I talked to the guy earlier in the night and he explained his set up to me this way: The larger turbo has significant lag and comes on pretty hard. The supercharger in front of it was able to spool the turbo up at 1700rpms. I didn't see if he had some type of butterfly system to bypass the supercharger at some point but the s/c was running a magnetic clutch like an air-conditioner compressor to turn on and off as needed by the supercharger. More amazing was the packaging. Very impressive and definitely not budget limited based on what I saw. However, and this is the part that most of ricer crowd don't get, Why spend $15K on a $30K car and push an engine/tranny combo to the ultimate limit to get times that a GT can do for $4K on top of $21K and last 100,000 miles. Sort of stupid and pointless in my opinion. Yes it makes it faster than all the other little 4 cylinder cars but the reality is that 101mph in the quarter is not all that great for that much money. There is no substitute for cubic horsepower.

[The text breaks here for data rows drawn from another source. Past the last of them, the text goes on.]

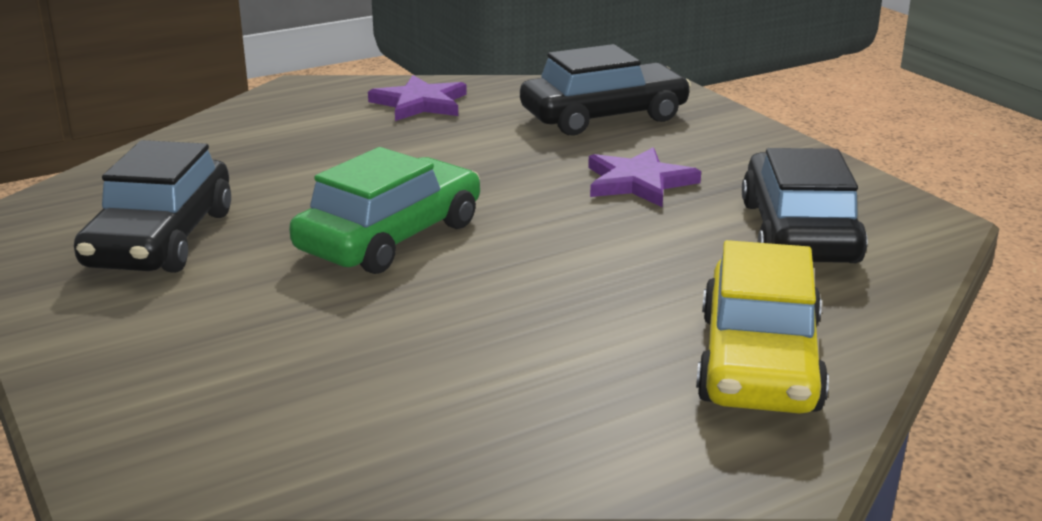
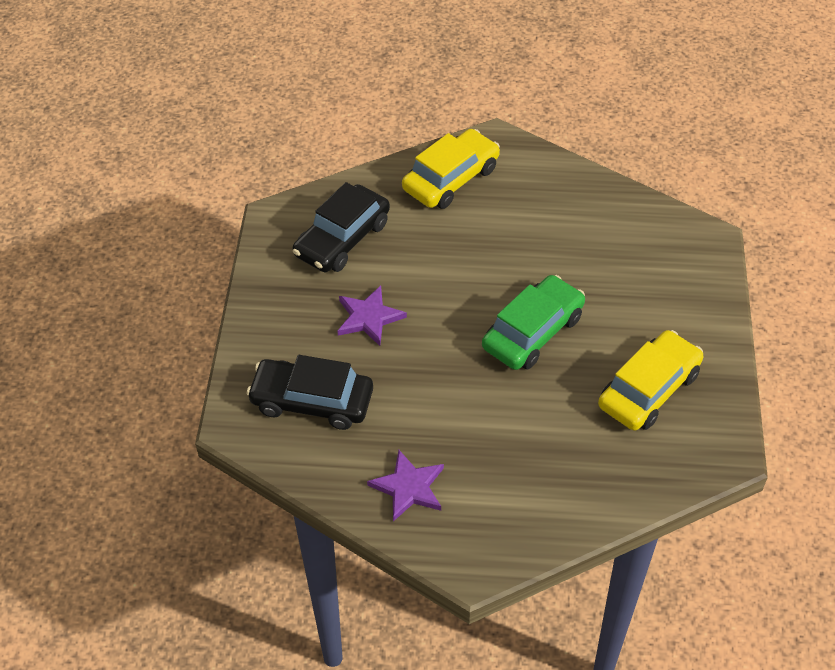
camera: 145 degrees left, 25 degrees up
(160, 239) = (649, 390): black car -> yellow car
(390, 237) = (533, 332): green car -> green car turned 150 degrees clockwise

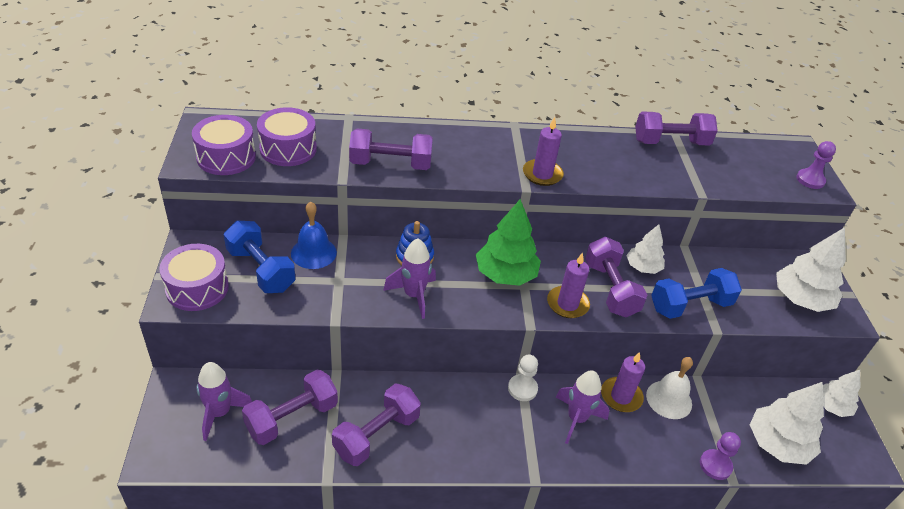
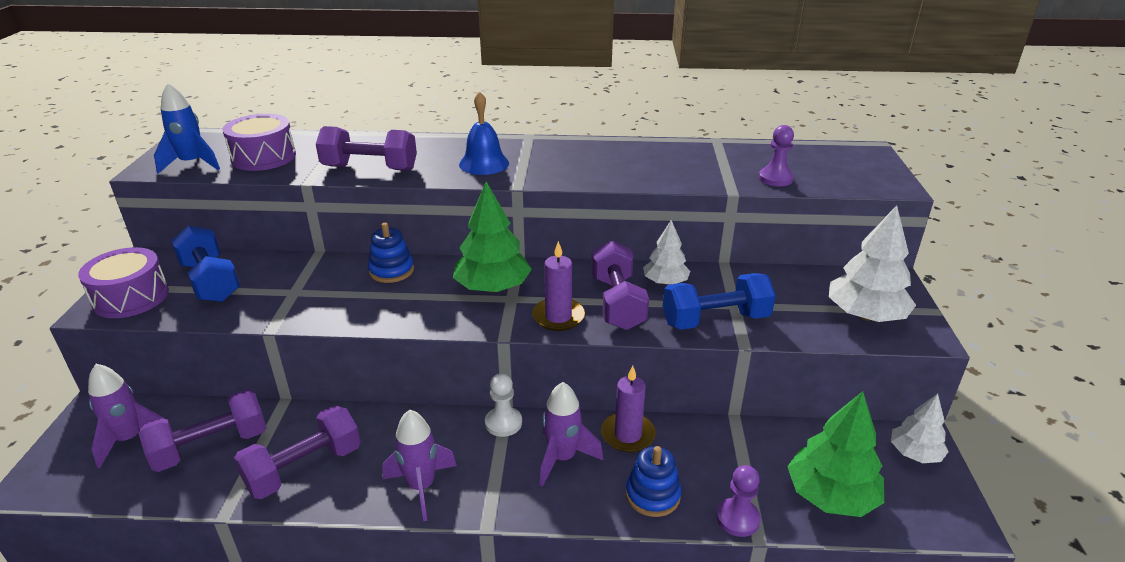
camera: 10 degrees right, 10 degrees down
(226, 157) = (192, 164): purple drum -> blue rocket
(313, 253) = (278, 266): blue bell -> blue bell (484, 163)
(413, 295) = (374, 306): purple rocket -> purple rocket (421, 487)
(542, 174) = (542, 175): purple candle -> none
(651, 448) = (652, 495): none -> blue stacking toy
(669, 399) = (690, 439): white bell -> none
(670, 142) = (709, 148): purple dumbbell -> none
(778, 444) = (831, 496): white tree -> green tree
(810, 180) = (876, 178): purple pawn -> purple pawn (775, 178)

I will also tell you that on a road track, I not only ran the WRX's down the straight but ran with them in the corners and I'm still working on my driving skills. As the day went on, I put a race level RX-7 and and Porsche GT into the dirt trying to keep up in the corners so I'm getting some of it down. I'm sending Santa my wheels and tires lists for christmas right now.
When people tell me their 1/4 mile times, I tend to go with a direct comparison on my car on the same night in the same lane. For example, when I ran against a Z06, I ran 13.1 at 110 while he ran a 12.9 at 113. This was impressive and I had a direct comparison. Friday night there were 3 Pontiac GT's running 14.2's at 98 mph which I think was the best I saw. Another direct comparison. So now if someone tells me how fast their cars are, I try to compare it against what I saw the same night I ran. Sort of kills the BS factor since I know what my car runs with the dyno numbers I last saw and the weight of the car is know.